Because the overriding mandate of CICA is for "full and open competition" in government procurements obtained through the use of competitive procedure, 10 U.S.C. Sec. 2304(a)(1)(A), this Office will closely scrutinize sole-source procurements under the exception to that mandate provided by 10 U.S.C. Sec. 2304(c)(1). Mine Safety Appliances Co., B-233052, Feb. 8, 1989, 89-1 CPD Para. 127. Where, as here, however, the agency has substantially complied with the procedural requirements of CICA, 10 U.S.C. Sec. 2304(f), calling for written justification for and higher-level approval of the contemplated sole source action and publication of the required CBD notice, we will not object to the sole- source award unless it can be shown that there is not a reasonable basis for it. Id. In sum, excepting those noncompetitive situations which arise from a lack of advance planning, a sole-source award is justified where the agency reasonably concludes that only one known source can meet the government's needs within the required time. Data Transformation Corp., B-220581, Jan. 17, 1986, 86-1 CPD Para. 55.
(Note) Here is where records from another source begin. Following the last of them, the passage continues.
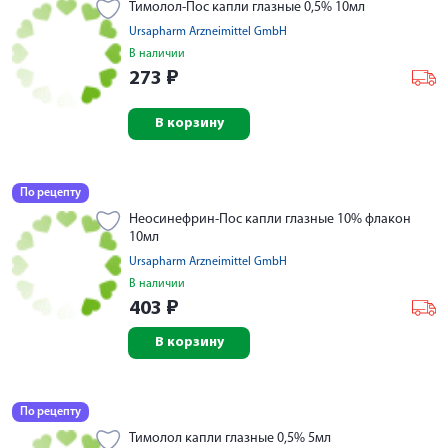
Тимолол-Пос капли глазные 0,5% 10мл
Ursapharm Arzneimittel GmbH
В наличии
273
₽
В корзину
По рецепту
Неосинефрин-Пос капли глазные 10% флакон
10мл
Ursapharm Arzneimittel GmbH
В наличии
403
₽
В корзину
По рецепту
Тимолол капли глазные 0,5% 5мл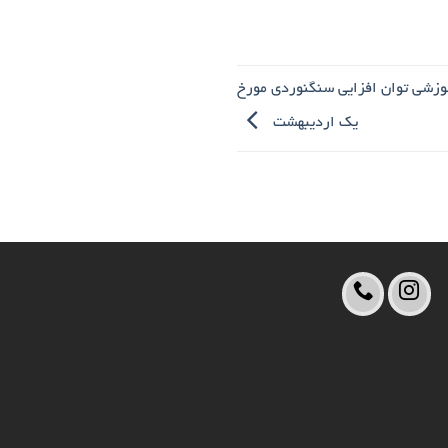
موزشی توان افزایی سنگنوردی مورخ
یک اردیبهشت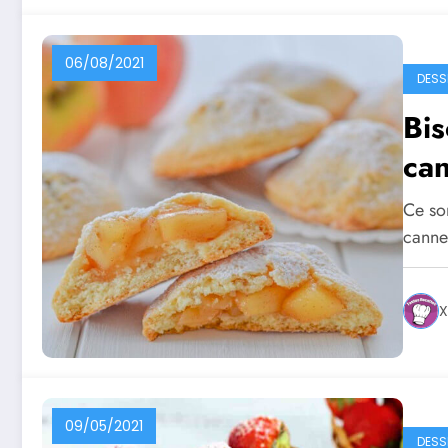
06/08/2021
DESS
Bis
can
Ce so
cannel
X
09/05/2021
DESS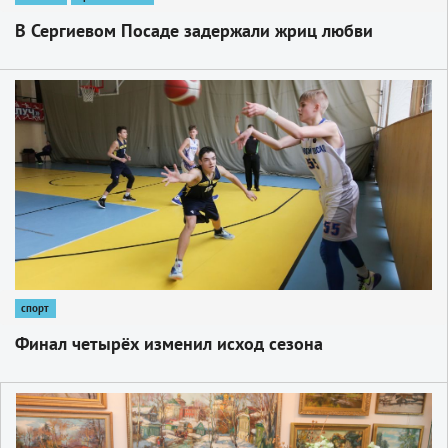
В Сергиевом Посаде задержали жриц любви
1
спорт
Финал четырёх изменил исход сезона
1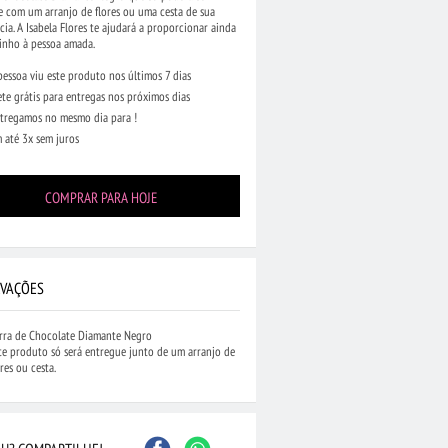
e com um arranjo de flores ou uma cesta de sua
cia. A Isabela Flores te ajudará a proporcionar ainda
inho à pessoa amada.
pessoa viu este produto nos últimos 7 dias
ete grátis para entregas nos próximos dias
tregamos no mesmo dia para !
 até 3x sem juros
Caxias do Sul
São Bernardo do Camp
Contagem
Maceió
Joinville
Santo André
COMPRAR PARA HOJE
Barueri
Cascavel
Osasco
Itajaí
Nova Iguaçu
Taubaté
 Preto
Bauru
Aracaju
Marília
Macaé
VAÇÕES
rra de Chocolate Diamante Negro
te produto só será entregue junto de um arranjo de
ores ou cesta.
...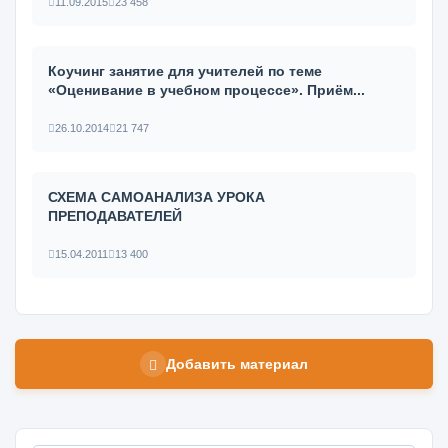
11.09.2015
23 458
Коучинг занятие для учителей по теме
«Оценивание в учебном процессе». Приём...
26.10.2014
21 747
СХЕМА САМОАНАЛИЗА УРОКА
ПРЕПОДАВАТЕЛЕЙ
15.04.2011
13 400
Добавить материал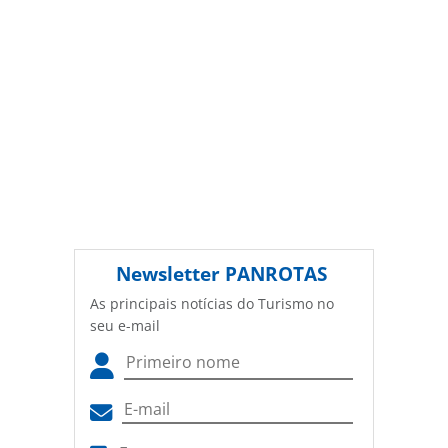
Newsletter
PANROTAS
As principais notícias do Turismo no
seu e-mail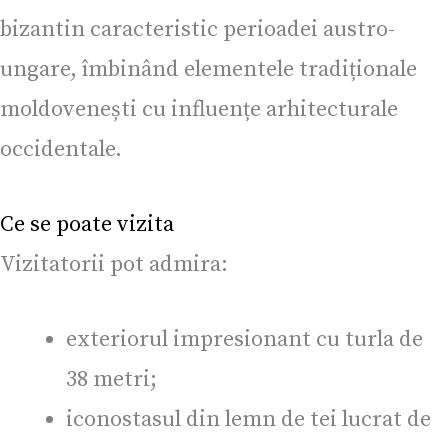
bizantin caracteristic perioadei austro-
ungare, îmbinând elementele tradiționale
moldovenești cu influențe arhitecturale
occidentale.
Ce se poate vizita
Vizitatorii pot admira:
exteriorul impresionant cu turla de
38 metri;
iconostasul din lemn de tei lucrat de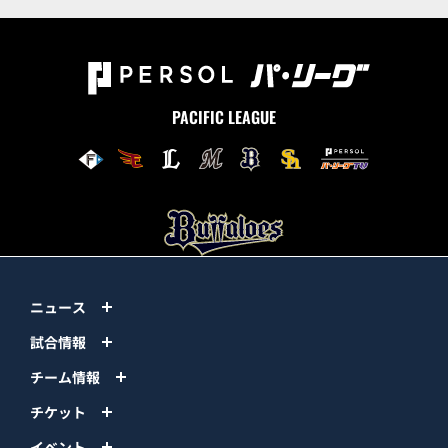
PACIFIC LEAGUE
ニュース
試合情報
チーム情報
チケット
イベント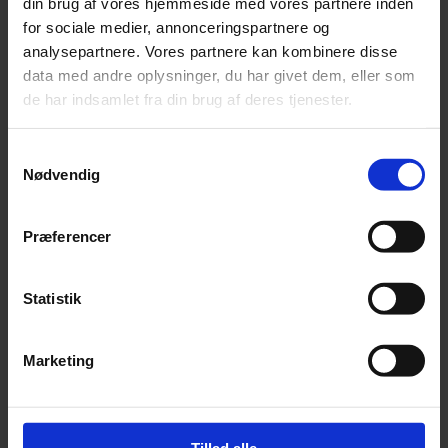
din brug af vores hjemmeside med vores partnere inden
for sociale medier, annonceringspartnere og
analysepartnere. Vores partnere kan kombinere disse
Claus Brunn Christensten
data med andre oplysninger, du har givet dem, eller som
+45
28120500
de har indsamlet fra din brug af deres tjenester.
cc@dkflag.dk
Samtykkevalg
Nødvendig
Camilla Bloch
+45
28686441
cb@dkflag.dk
Præferencer
Brian Ingvartsen
Statistik
+45
88626330
info@dkflag.dk
Marketing
Heidi Chemnitz Larsen
+45
88626330
info@dkflag.dk
Tillad alle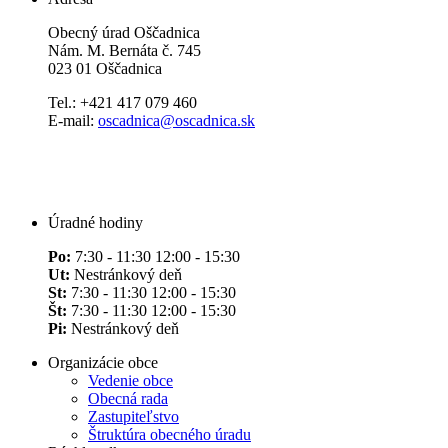
Obecný úrad Oščadnica
Nám. M. Bernáta č. 745
023 01 Oščadnica
Tel.: +421 417 079 460
E-mail:
oscadnica@oscadnica.sk
Úradné hodiny
Po:
7:30 - 11:30 12:00 - 15:30
Ut:
Nestránkový deň
St:
7:30 - 11:30 12:00 - 15:30
Št:
7:30 - 11:30 12:00 - 15:30
Pi:
Nestránkový deň
Organizácie obce
Vedenie obce
Obecná rada
Zastupiteľstvo
Štruktúra obecného úradu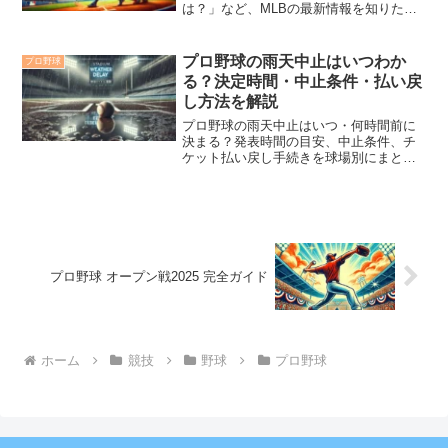
は？」など、MLBの最新情報を知りたい
方や試合中継を見たい方に向けて、詳し
く解説します。
プロ野球の雨天中止はいつわか
プロ野球
る？決定時間・中止条件・払い戻
し方法を解説
プロ野球の雨天中止はいつ・何時間前に
決まる？発表時間の目安、中止条件、チ
ケット払い戻し手続きを球場別にまとめ
て解説します。
プロ野球 オープン戦2025 完全ガイド
ホーム
競技
野球
プロ野球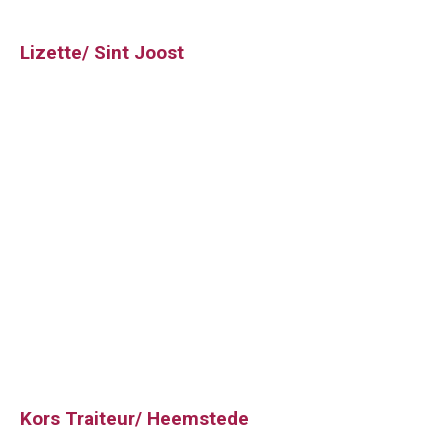
Lizette/ Sint Joost
Kors Traiteur/ Heemstede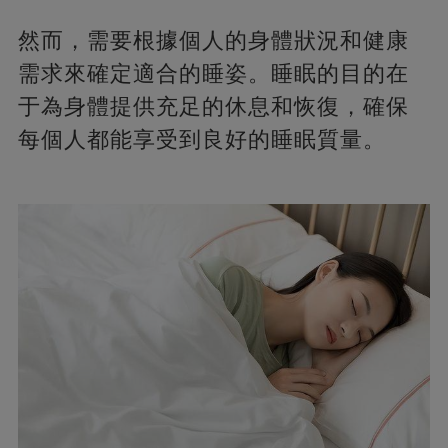
然而，需要根據個人的身體狀況和健康
需求來確定適合的睡姿。睡眠的目的在
于為身體提供充足的休息和恢復，確保
每個人都能享受到良好的睡眠質量。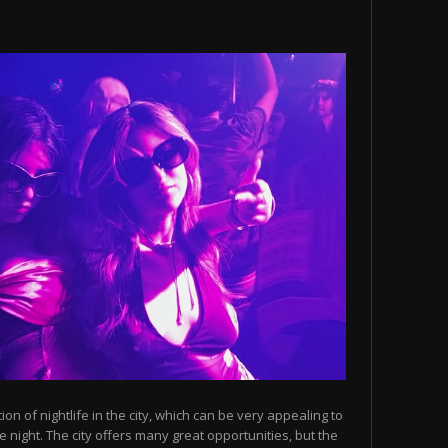
n of nightlife in the city, which can be very appealing to
 night. The city offers many great opportunities, but the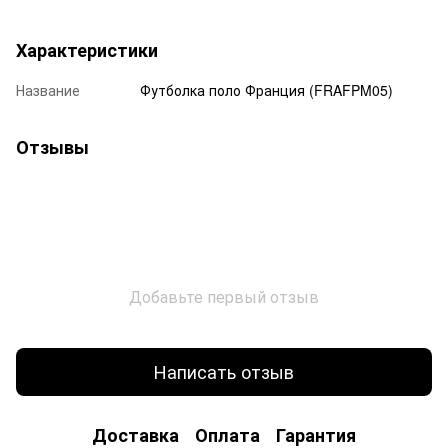
Характеристики
Название
Футболка поло Франция (FRAFPM05)
Отзывы
Добавьте первый отзыв
Написать отзыв
Доставка
Оплата
Гарантия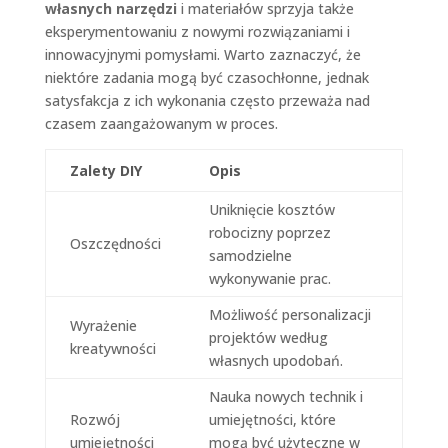
własnych narzędzi
i materiałów sprzyja także
eksperymentowaniu z nowymi rozwiązaniami i
innowacyjnymi pomysłami. Warto zaznaczyć, że
niektóre zadania mogą być czasochłonne, jednak
satysfakcja z ich wykonania często przeważa nad
czasem zaangażowanym w proces.
Zalety DIY
Opis
Uniknięcie kosztów
robocizny poprzez
Oszczędności
samodzielne
wykonywanie prac.
Możliwość personalizacji
Wyrażenie
projektów według
kreatywności
własnych upodobań.
Nauka nowych technik i
Rozwój
umiejętności, które
umiejętności
mogą być użyteczne w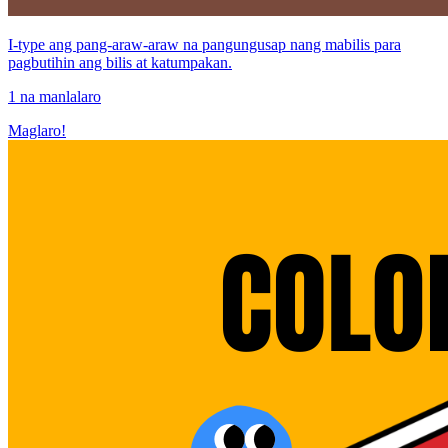
I-type ang pang-araw-araw na pangungusap nang mabilis para
pagbutihin ang bilis at katumpakan.
1 na manlalaro
Maglaro!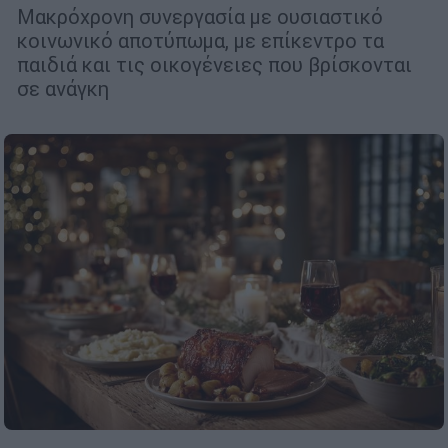
Μακρόχρονη συνεργασία με ουσιαστικό
κοινωνικό αποτύπωμα, με επίκεντρο τα
παιδιά και τις οικογένειες που βρίσκονται
σε ανάγκη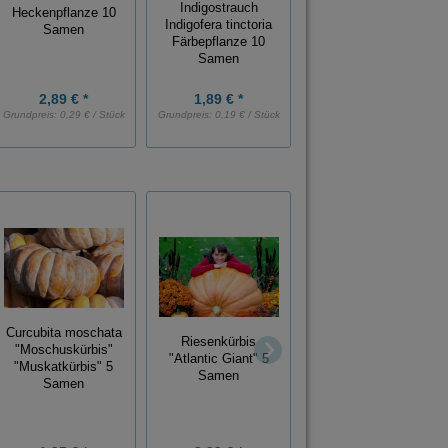
Indigostrauch
Heckenpflanze 10
Indigofera tinctoria
Samen
Färbepflanze 10
Samen
2,89 € *
1,89 € *
Grundpreis:
0,29 € / Stück
Grundpreis:
0,19 € / Stück
Curcubita moschata
Perückenstrauch
Riesenkürbis
"Moschuskürbis"
Cotinus Coggygria
"Atlantic Giant" 5
"Muskatkürbis" 5
Smoketree 10 Samen
Samen
Samen
1,99 € *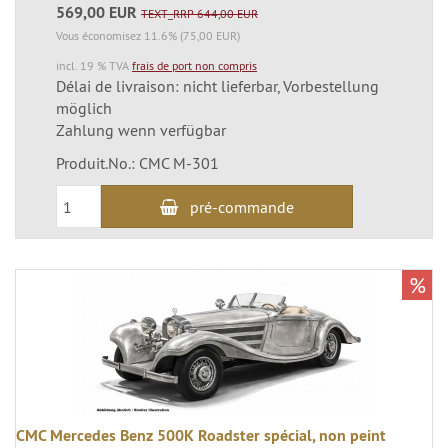
569,00 EUR
TEXT_RRP 644,00 EUR
Vous économisez 11.6% (75,00 EUR)
incl. 19 % TVA
frais de port non compris
Délai de livraison: nicht lieferbar, Vorbestellung
möglich
Zahlung wenn verfügbar
Produit.No.: CMC M-301
pré-commande
%
CMC Mercedes Benz 500K Roadster spécial, non peint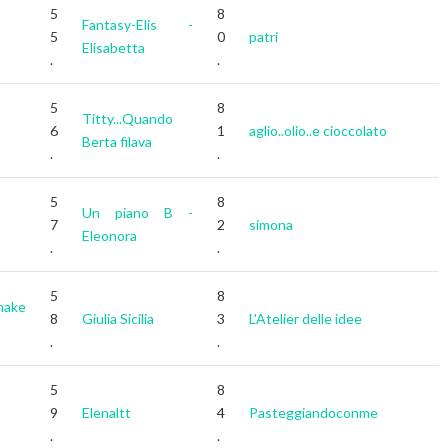
5
8
Fantasy-Elis -
5
0
patri
Elisabetta
.
.
5
8
Titty...Quando
6
1
aglio..olio..e cioccolato
Berta filava
.
.
5
8
Un piano B -
7
2
simona
Eleonora
.
.
5
8
make
8
Giulia Sicilia
3
L'Atelier delle idee
.
.
5
8
9
Elenaltt
4
Pasteggiandoconme
.
.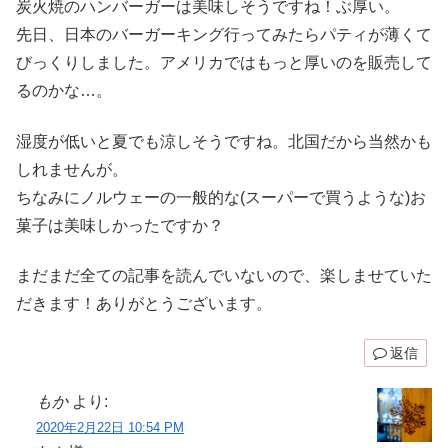
炭火焼のハンバーガーは美味しそうですね！ぶ厚い。
先日、日本のバーガーキング行ってみたらパティが薄くて
びっくりしました。アメリカではもっと厚いのを販売して
るのかな…。
湿度が低いと夏でも涼しそうですね。北国だから当然かも
しれませんが。
ちなみにノルウェーの一般的な(スーパーで買うような)お
菓子は美味しかったですか？
まだまだ全ての記事を読んでいないので、楽しませていた
だきます！ありがとうございます。
返信
もか
より:
2020年2月22日 10:54 PM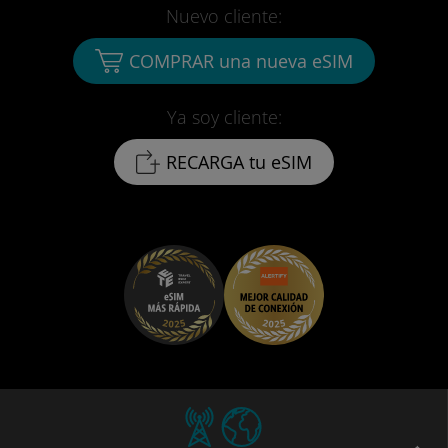
Nuevo cliente:
COMPRAR una nueva eSIM
Ya soy cliente:
RECARGA tu eSIM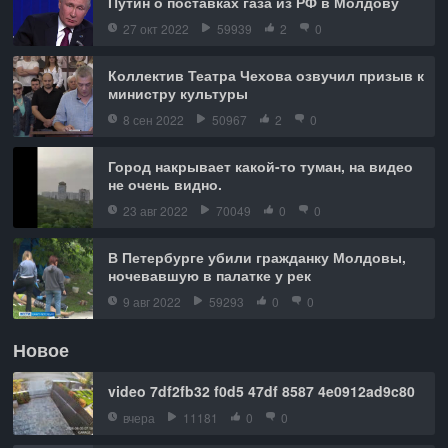
Путин о поставках газа из РФ в Молдову
27 окт 2022
59939
2
0
Коллектив Театра Чехова озвучил призыв к
министру культуры
8 сен 2022
50967
2
0
Город накрывает какой-то туман, на видео
не очень видно.
23 авг 2022
70049
0
0
В Петербурге убили гражданку Молдовы,
ночевавшую в палатке у рек
9 авг 2022
59293
0
0
Новое
video 7df2fb32 f0d5 47df 8587 4e0912ad9c80
вчера
11181
0
0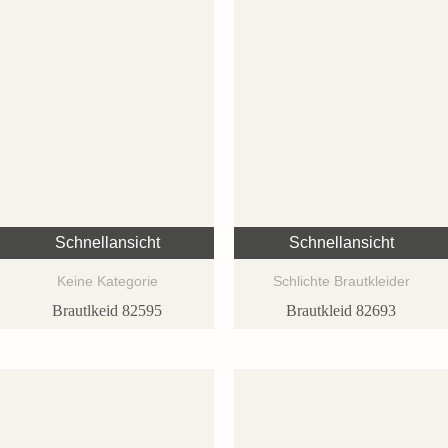
Schnellansicht
Schnellansicht
Keine Kategorie
Schlichte Brautkleider
Brautlkeid 82595
Brautkleid 82693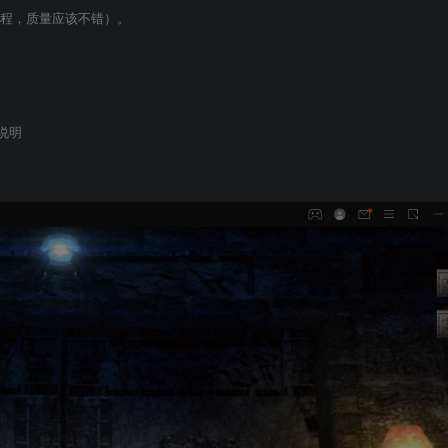
程，质量应该不错）。

说明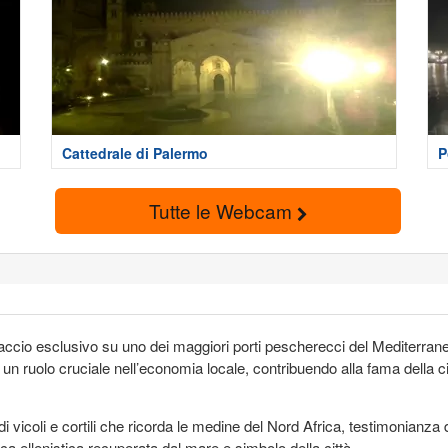
Cattedrale di Palermo
P
Tutte le Webcam
ffaccio esclusivo su uno dei maggiori porti pescherecci del Mediterraneo
un ruolo cruciale nell’economia locale, contribuendo alla fama della c
 di vicoli e cortili che ricorda le medine del Nord Africa, testimonianza 
ca ellenistica recuperata dal mare e simbolo della città.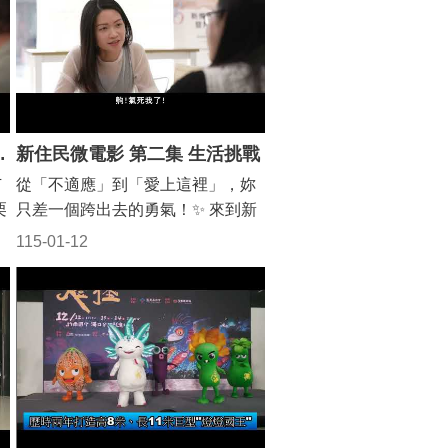
力
加了當地的文化活動。 原本擔心的
，
語言隔閡、害怕被冷落，卻在大家
的熱情招呼聲中消失了。 「來啦！
抱
一起來試試看！」 「妳是印尼來的
之
呀？歡迎歡迎！」 那一聲聲親切的
問候，像是冬日裡的陽光，徹底融
 文化的異同
新住民微電影 第二集 生活挑戰
化了女主角心中的冰山。 原來，解
苗
從「不適應」到「愛上這裡」，妳
#
開心結的鑰匙不是什麼偉大的道
栗
只差一個跨出去的勇氣！✨ 來到新
理，而是人與人之間最真誠的互
延
環境，感到挫折是正常的！ 「聽不
動。 （未完待續….） #苗栗縣政府
115-01-12
懂、吃不慣、沒朋友...」這些心
#解開心結 #最美的人情味 #新住民
情，我們都懂。 影片中的姊妹來到
生活 #融入台灣 #心門打開 #姊妹
人
服務中心尋求慰藉， 透過前輩的暖
情深
及
心鼓勵，她發現： 當我們開始主動
，
去認識當地的文化，那些原本覺得
是
困難的事， 竟然也漸漸變得有趣
了！ 別把煩惱鎖在家裡， 新住民家
庭服務中心是你最好的依靠。 讓我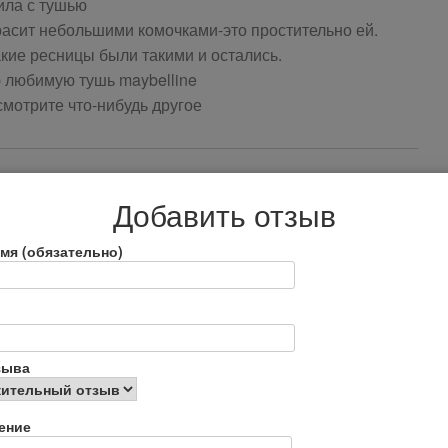
ила с тушью
асит небольшими комочками-это простительно ей.
акие ресницы были такими и остались.
ю любимую тушь maybelline
смотрите что-нибудь другое
Добавить отзыв
мя (обязательно)
зыва
ение
сницы.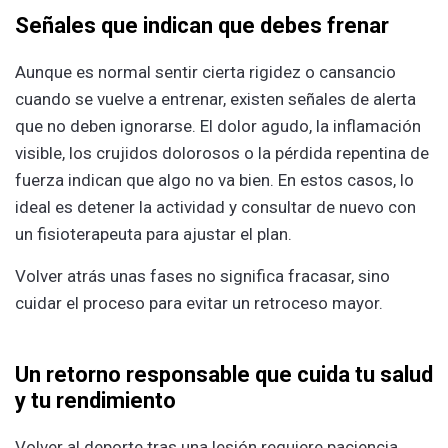
Señales que indican que debes frenar
Aunque es normal sentir cierta rigidez o cansancio
cuando se vuelve a entrenar, existen señales de alerta
que no deben ignorarse. El dolor agudo, la inflamación
visible, los crujidos dolorosos o la pérdida repentina de
fuerza indican que algo no va bien. En estos casos, lo
ideal es detener la actividad y consultar de nuevo con
un fisioterapeuta para ajustar el plan.
Volver atrás unas fases no significa fracasar, sino
cuidar el proceso para evitar un retroceso mayor.
Un retorno responsable que cuida tu salud
y tu rendimiento
Volver al deporte tras una lesión requiere paciencia,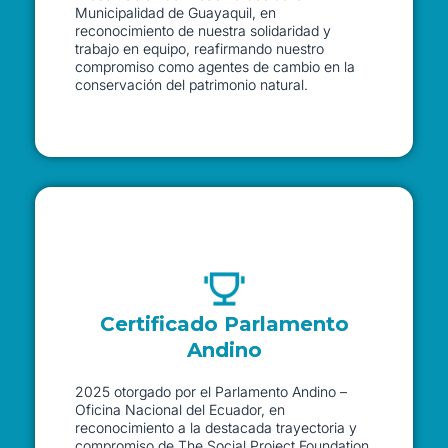
Municipalidad de Guayaquil, en
reconocimiento de nuestra solidaridad y
trabajo en equipo, reafirmando nuestro
compromiso como agentes de cambio en la
conservación del patrimonio natural.
Certificado Parlamento
Andino
2025 otorgado por el Parlamento Andino –
Oficina Nacional del Ecuador, en
reconocimiento a la destacada trayectoria y
compromiso de The Social Project Foundation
Although TCI contends that the sole-source award here is unjustified because TCI is capable of designing and producing low profile antennas within the RFP's delivery schedule the protester has not presented any technical documentation whatsoever (except a general description of its company and the qualifications of its staff), to describe the product proposed and to establish the timeframe within which it proposes to meet the Army's needs. In fact, the record indicates that the protester cannot modify an existing product and must design a new item which would then first be ready for agency evaluation and testing. Further, while the record indicates that TCI has recognized the difficulties which may arise in testing proposed low profile antennas, it speculates that its antenna will need only minimal testing and thus can be delivered to the Army within the 7-month delivery schedule in the RFP. The Army, on the other hand, considers TCI's time estimates unrealistic in light of the fact that similar products, including Eyring's antenna, have taken much longer (at times several years), to develop and adequately test. Despite TCI's unsupported assertions that it will have a product sometime in the future which will compete with the Eyring low profile antenna, the fact remains that TCI has not submitted a proposal or any technical information of a proposed product for consideration and evaluation by the Army, although it was requested to do so. /1/ As such, we find no support in the record to indicate that TCI, or any other firm, is another available source to meet the government's needs within the required time. See AZTEK, B-229594, Mar. 2 1988, 88-1 CPD Para. 221. We have no basis on which to disagree with the Army's conclusion that only Eyring can meet its current requirements, and thus conclude that the proposed sole-source procurement is unobjectionable.
The protest is denied.
/1/ The protester relies primarily on Audio Intelligence Devices, 66 Comp.Gen. 145 (1986), 86-2 CPD Para. 670, to support its view that TCI's statement of interest is sufficient to compel a competitive solicitation. However, in that case, unlike this one, we found that the information submitted by the protester was improperly evaluated by the agency. Here, TCI simply has not provided any technical information to establish that it has a product to meet agency requirements.